Sierra Club

Sierra Magazine
Ways and Means: Perot's Ghost

How to make our environmental majority an electoral one

By Carl Pope

So we have a new president. George W. Bush campaigned as a bipartisan healer, but his prescription for unity is for everyone to agree with his positions. Bush doesn't believe you can legislate—or litigate—clean air and water, and—unlike 80 percent of Americans—balks at calling himself an "environmentalist." His choice for Interior secretary, Gale Norton, learned environmental law at James Watt's knee. Faced with a new energy crisis, Bush (who once declared, "You can't be too close to oil") proposes drilling the Arctic National Wildlife Refuge while explicitly ruling out new conservation measures. Only a few years ago Energy Secretary Spencer Abraham wanted to abolish the Energy Department. He now says he changed his mind after realizing-perhaps after discussing the Gulf War with Secretary of State Colin Powell?—that energy is important to America's national security.

— What is required —
Reproduce the passage of the column on the environmental majority starting at "So we have a" and ending at "America's national security.", renaming "energy crisis" to "fuel shortage".

Records from a dataset:
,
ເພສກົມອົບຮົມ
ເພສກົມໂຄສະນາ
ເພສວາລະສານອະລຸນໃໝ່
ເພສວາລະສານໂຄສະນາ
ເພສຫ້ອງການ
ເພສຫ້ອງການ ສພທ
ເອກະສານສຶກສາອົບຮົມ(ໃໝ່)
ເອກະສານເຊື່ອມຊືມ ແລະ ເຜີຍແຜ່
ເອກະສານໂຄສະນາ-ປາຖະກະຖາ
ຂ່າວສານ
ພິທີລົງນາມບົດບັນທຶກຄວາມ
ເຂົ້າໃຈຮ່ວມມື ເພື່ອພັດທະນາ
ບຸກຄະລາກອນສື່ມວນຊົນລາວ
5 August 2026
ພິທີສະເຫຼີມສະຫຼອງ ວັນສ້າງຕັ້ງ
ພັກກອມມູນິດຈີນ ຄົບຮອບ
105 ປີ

— Response to the exercise —
So we have a new president. George W. Bush campaigned as a bipartisan healer, but his prescription for unity is for everyone to agree with his positions. Bush doesn't believe you can legislate—or litigate—clean air and water, and—unlike 80 percent of Americans—balks at calling himself an "environmentalist." His choice for Interior secretary, Gale Norton, learned environmental law at James Watt's knee. Faced with a new fuel shortage, Bush (who once declared, "You can't be too close to oil") proposes drilling the Arctic National Wildlife Refuge while explicitly ruling out new conservation measures. Only a few years ago Energy Secretary Spencer Abraham wanted to abolish the Energy Department. He now says he changed his mind after realizing-perhaps after discussing the Gulf War with Secretary of State Colin Powell?—that energy is important to America's national security.